+++ Extract +++

Good ball movement finally on that play but they are just ice cold


----------



## futuristxen (Jun 26, 2003)

Wilkins has been getting away with a ton of contact on Lebron.


----------



## Wade County (Jun 22, 2003)

14pt lead, cut to 2.

What the ****


----------



## BlackNRed (Feb 9, 2005)

This is the laziest offense I think I've ever seen in Miami. Is the coaching staff working on this or are they just sitting on their hands? You see spurts of improvement then they just go back into the same routine.


----------



## Wade2Bosh (Mar 31, 2004)

63-61 Miami after 3

Horrible 3rd quarter.

Horford Millsap'ed us for 14 points.


----------



## Wade County (Jun 22, 2003)

Horford 9-10 from the field. He's MillsapOkaforing us.


----------



## Wade2Bosh (Mar 31, 2004)

Thank you Dwyane for attacking the rim.


----------



## PoetLaureate (Feb 8, 2009)

Ugh, another lazy 3 from Wade. Nice finish on that almost botched fast break though.


----------



## futuristxen (Jun 26, 2003)

Would like to see Bosh get something going to the rim


----------



## PoetLaureate (Feb 8, 2009)

Sun Sports camera angles made Bosh hesitate on that jumper


----------



## Wade2Bosh (Mar 31, 2004)

Whenever Bosh hesitates on a J, he almost always misses.


----------



## BlackNRed (Feb 9, 2005)

Bosh too indecisive right there, just take the shot big man.


----------



## Wade2Bosh (Mar 31, 2004)

nice putback by Bosh


----------



## PoetLaureate (Feb 8, 2009)

Nice follow by Bosh


----------



## Wade2Bosh (Mar 31, 2004)

Bosh with the hook


----------



## Dee-Zy (Jan 12, 2006)

-Nice speed by a 6'9" playing center.

-... that's... why...


----------



## Wade County (Jun 22, 2003)

Atleast Bosh is being aggressive. 

Haven't seen LBJ really since half time, what's he doing out there?


----------



## Wade2Bosh (Mar 31, 2004)

Lebron checks in for JJ


----------



## PoetLaureate (Feb 8, 2009)

I want to see our offensive numbers with and without Bosh. The offense always seems to be a bit cleaner when he is heavily involved.


----------



## Wade2Bosh (Mar 31, 2004)

nice up and under by Bosh to get 2 free throws


----------



## Dee-Zy (Jan 12, 2006)

Sick Footwork By Booooooosh!!!!!!!!! :d


----------



## Wade County (Jun 22, 2003)

First trip to the line tonight for Bosh. We know he's a pretty good jump shooter, but he needs to get into the paint for some easy ones a little more.

+++ Supplied data +++

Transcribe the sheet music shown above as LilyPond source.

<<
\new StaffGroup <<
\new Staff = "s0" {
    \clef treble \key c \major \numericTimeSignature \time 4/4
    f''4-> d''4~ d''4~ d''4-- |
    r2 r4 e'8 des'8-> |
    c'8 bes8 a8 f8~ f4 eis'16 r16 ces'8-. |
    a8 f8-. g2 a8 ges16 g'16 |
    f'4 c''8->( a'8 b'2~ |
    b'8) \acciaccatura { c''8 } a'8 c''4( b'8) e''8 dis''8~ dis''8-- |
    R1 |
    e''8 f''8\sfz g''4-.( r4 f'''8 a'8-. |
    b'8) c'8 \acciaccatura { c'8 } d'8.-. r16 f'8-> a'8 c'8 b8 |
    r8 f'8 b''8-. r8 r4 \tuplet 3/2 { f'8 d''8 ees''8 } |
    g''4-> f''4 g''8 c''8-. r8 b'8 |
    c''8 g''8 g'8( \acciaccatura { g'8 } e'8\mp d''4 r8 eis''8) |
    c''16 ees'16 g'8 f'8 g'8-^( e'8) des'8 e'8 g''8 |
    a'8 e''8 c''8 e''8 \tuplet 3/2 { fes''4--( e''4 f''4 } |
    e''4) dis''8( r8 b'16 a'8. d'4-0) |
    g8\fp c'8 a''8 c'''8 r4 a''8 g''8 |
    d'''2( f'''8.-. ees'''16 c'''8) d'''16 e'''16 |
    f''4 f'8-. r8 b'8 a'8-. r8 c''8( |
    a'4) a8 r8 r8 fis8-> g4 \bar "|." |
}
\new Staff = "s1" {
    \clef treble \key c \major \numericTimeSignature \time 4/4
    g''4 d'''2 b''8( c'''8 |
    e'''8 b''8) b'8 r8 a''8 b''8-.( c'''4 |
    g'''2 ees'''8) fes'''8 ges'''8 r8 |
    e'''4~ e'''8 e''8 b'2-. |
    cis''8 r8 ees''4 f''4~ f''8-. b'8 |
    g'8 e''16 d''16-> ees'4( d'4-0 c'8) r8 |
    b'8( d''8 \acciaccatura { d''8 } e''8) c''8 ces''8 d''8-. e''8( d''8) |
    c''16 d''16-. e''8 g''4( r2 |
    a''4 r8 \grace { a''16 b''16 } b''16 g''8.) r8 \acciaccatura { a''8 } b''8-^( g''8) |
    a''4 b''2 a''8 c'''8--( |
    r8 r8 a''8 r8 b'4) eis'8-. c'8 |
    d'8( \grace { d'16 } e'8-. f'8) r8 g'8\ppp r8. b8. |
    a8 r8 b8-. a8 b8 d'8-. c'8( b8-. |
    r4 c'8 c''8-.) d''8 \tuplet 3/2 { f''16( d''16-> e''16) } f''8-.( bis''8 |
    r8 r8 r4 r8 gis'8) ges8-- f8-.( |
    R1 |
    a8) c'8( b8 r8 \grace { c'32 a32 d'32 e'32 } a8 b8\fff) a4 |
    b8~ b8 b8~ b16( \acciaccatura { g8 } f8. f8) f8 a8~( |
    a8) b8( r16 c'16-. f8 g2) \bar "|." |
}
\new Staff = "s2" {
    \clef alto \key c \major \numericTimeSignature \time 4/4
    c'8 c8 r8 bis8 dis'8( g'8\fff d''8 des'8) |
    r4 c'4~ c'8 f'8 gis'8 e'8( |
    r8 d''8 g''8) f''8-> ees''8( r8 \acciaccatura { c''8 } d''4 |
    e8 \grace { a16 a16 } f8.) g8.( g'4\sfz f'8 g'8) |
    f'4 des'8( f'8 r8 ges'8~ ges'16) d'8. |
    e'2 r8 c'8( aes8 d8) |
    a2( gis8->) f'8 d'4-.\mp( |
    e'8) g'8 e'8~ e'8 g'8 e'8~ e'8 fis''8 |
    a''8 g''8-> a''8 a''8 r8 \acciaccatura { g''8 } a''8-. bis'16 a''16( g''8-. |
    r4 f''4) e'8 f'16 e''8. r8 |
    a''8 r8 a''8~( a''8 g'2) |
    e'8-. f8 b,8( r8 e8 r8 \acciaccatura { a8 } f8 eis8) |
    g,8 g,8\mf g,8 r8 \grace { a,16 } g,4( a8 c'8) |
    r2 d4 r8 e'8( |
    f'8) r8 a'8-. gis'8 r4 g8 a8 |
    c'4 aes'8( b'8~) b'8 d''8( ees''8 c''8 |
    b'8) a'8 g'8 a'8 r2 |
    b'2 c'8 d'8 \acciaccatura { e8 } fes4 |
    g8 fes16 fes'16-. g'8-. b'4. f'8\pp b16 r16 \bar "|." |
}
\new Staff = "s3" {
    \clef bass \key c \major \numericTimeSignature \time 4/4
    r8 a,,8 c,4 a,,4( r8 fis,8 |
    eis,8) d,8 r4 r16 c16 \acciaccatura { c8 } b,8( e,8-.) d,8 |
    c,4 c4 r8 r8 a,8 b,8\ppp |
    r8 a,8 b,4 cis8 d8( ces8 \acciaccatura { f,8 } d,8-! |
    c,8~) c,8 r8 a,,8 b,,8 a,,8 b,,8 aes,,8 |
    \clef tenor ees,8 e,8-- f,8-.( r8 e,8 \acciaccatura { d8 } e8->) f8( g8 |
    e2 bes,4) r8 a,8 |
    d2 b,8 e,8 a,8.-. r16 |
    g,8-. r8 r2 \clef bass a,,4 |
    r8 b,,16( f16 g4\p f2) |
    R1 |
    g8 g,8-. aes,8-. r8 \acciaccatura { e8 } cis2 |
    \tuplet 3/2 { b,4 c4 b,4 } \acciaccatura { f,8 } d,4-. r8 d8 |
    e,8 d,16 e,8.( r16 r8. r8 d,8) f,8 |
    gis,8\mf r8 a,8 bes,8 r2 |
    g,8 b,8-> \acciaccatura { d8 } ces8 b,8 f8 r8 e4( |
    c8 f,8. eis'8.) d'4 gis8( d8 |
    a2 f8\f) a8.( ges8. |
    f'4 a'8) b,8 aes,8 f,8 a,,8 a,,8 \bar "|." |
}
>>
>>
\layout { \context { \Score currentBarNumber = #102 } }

+++

Prompt: Check each statement against the forum thread and answer yes or no, quoting the words from the thread that decide it. 1. Miami led 63-61 after the third quarter. 2. Horford had made every one of his shots from the field. 3. Bosh had already been to the free-throw line earlier that night.

Full response:
1. Yes: "63-61 Miami after 3"
2. No: "Horford 9-10 from the field."
3. No: "First trip to the line tonight for Bosh."